Visual motor skills refer to the ability to coordinate vision with the movements of the body. Vision is involved in all our movements whether they are gross motor or fine motor. Understanding that vision is a component of all the skill areas, visual motor for this discussion will refer to coordination between the eyes and the hands to perform varied pencil and paper tasks. This primarily refers to writing or drawing. Therapists refer to these skills as graphomotor skills.
As children are asked to draw various shapes, they may present with difficulty in several areas. There are some children that do not have visual perceptual deficits and have the ability to perceive the designs accurately but still can not draw the shapes accurately. These kids can be referred to as the “close enough” kids. They can see the details of the drawing but due to other factors, like attention deficit, they draw quickly with little regard for the details. This kind of kid will draw and then look at their work stating “That’s good. It’s close enough”. With practice and enticement through drawing fun stuff, these kids may come to value attending to the details and may then incorporate the details as asked when writing. Still, other children have difficulty with the motor aspect of drawing. For these kids, moving their hand from one side of their body across to the other side of their body can be difficult. This causes drawings to look broken up as they will start drawing the line on one side and as it approaches the middle of the paper, they will lift the pencil and draw the other side separately. This makes drawing accurately particularly difficult. Yet other children who have visual perceptual deficits will struggle with drawing as the underlying skill of perceiving the design is difficult. For these children integrating the skill of visual perception with a motor component may prove tough.
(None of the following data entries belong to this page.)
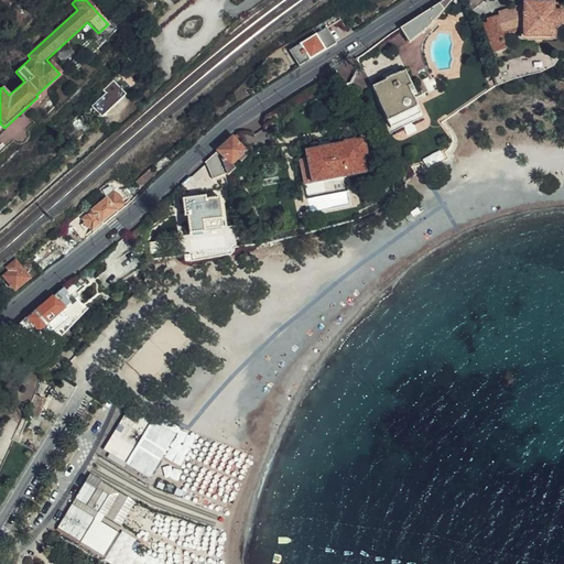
[(444,0),(400,29),(408,43),(413,39),(427,26),(451,0),(444,0)]
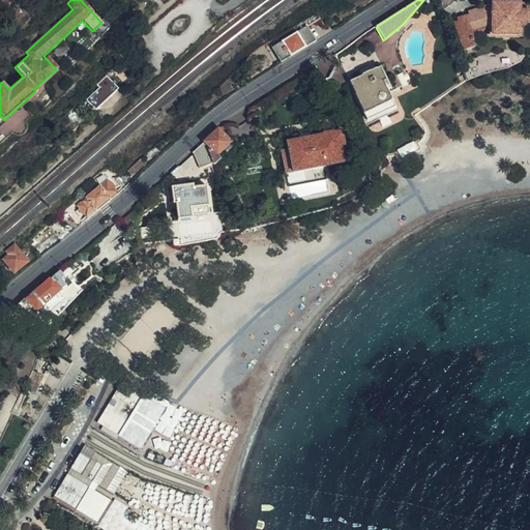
[(520,9),(520,2),(493,3),(468,12),(469,18),(454,23),(462,50),(474,45),(471,33),(491,27),(491,34),(521,35),(521,24),(526,24),(529,22),(529,12),(526,9),(520,9)]
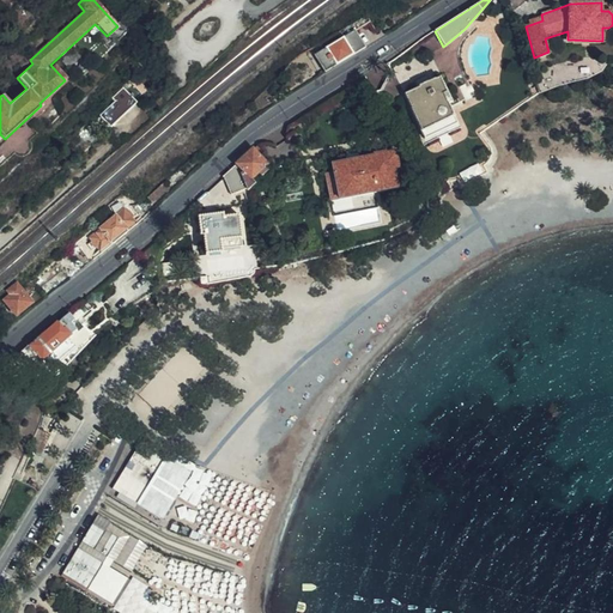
[(310,48),(325,71),(364,46),(354,31),(368,22),(365,17),(310,48)]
All of these children may be showing signs of their visual motor difficulties academically. They may be having a harder time with handwriting. Completing projects accurately and neatly may be harder than their peers. They may be having a tough time lining up their numbers for completion of math problems. Pencil and paper tasks will require more effort overall for these children. If you suspect your child is having difficulty with his visual motor skills, talk to your pediatrician about having your child evaluated by an occupational therapist. The therapist will have your child look at pictures and complete drawings to determine if your child’s visual motor and visual perceptual skills are typical or if they are below average. With that information you will then know more specifically how to help your child succeed.
Children’s visual motor skills can be enhanced through creative fun drawing and tracing activities. There are many drawing books and activity kits that range from cars to clothing design. As you browse through the many toys look for activities that will suit your child’s strengths and limitations. If your child is young, you may want to look for tracing and fingerprint drawings. For an older child, you might want to check out the car design kits or the drawing books.